Achaea was among the most prosperous and peaceful parts of the Roman world until Late Antiquity, when it first suffered from barbarian invasions. The province remained prosperous and highly urbanized however, as attested in the 6th-century Synecdemus. The Slavic invasions of the 7th century however led to widespread destruction and dislocation of the native population, which fled to fortified towns, the islands and Italy, while Slavic tribes settled the interior. The territories of Achaea remaining in Byzantine hands were grouped into the theme of Hellas.
It was a senatorial province, thus free from military men and legions, and one of the most prestigious and sought-after provinces for senators to govern. Athens was the primary center of education for the imperial elite, rivaled only by Alexandria, and one of the most important cities in the Empire.
For 60 years, Greece was competently administered by Rome, as a Senatorial province. Some cities, such as Athens and Sparta, even retained their self-governing status within their own territories. Then, in 88 BC, Mithridates VI Eupator, king of Pontus, began a campaign against Rome and won the support of many of the Greek city-states. Roman legions under Lucius Cornelius Sulla forced Mithridates out of Greece and crushed the rebellion, sacking Athens in 86 BC and Thebes the following year. Sulla's depredations on Greek works of art were notorious. Roman punishment of all the rebellious cities was heavy, and the campaigns fought on Greek soil left the heart of central Greece in ruins. The commerce of Achaea was no longer a rival to that of Rome. After the defeat of Antony and Cleopatra, about 31 BC, the Emperor Augustus separated Macedonia from Achaea, though it remained a Senatorial province, as under the Republic. In AD 15, Emperor Tiberius, responding to complaints of mismanagement by the Senatorial proconsul made Achaea and Macedonia Imperial provinces. They were restored to the Senate as part of Emperor Claudius' reforms in AD 44. Over time, Greece would slowly rebuild, culminating during the reign of the Hellenophile Emperor Hadrian (117-138). Along with the Greek scholar Herodes Atticus, Hadrian undertook an extensive rebuilding program. He beautified Athens and many of the Greek cities.

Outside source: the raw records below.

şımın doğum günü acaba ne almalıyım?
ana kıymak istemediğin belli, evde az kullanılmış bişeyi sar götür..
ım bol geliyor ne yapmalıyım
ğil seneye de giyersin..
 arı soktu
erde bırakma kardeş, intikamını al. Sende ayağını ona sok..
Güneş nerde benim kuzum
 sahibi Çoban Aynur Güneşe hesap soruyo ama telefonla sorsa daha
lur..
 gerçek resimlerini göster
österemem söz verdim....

Copper, lead, bronze, and silver mines were exploited in Achaea, though production was not as great as the mines of other Roman-controlled areas, such as Noricum, Britannia, and the provinces of Hispania. Marble from Greek quarries was a valuable commodity. Educated Greek slaves were much in demand in Rome in the role of doctors and teachers, and educated men were a significant export. Achaea also produced household luxuries, such as furniture, pottery, cosmetics, and linens. Greek olives and olive oil were exported to the rest of the Empire.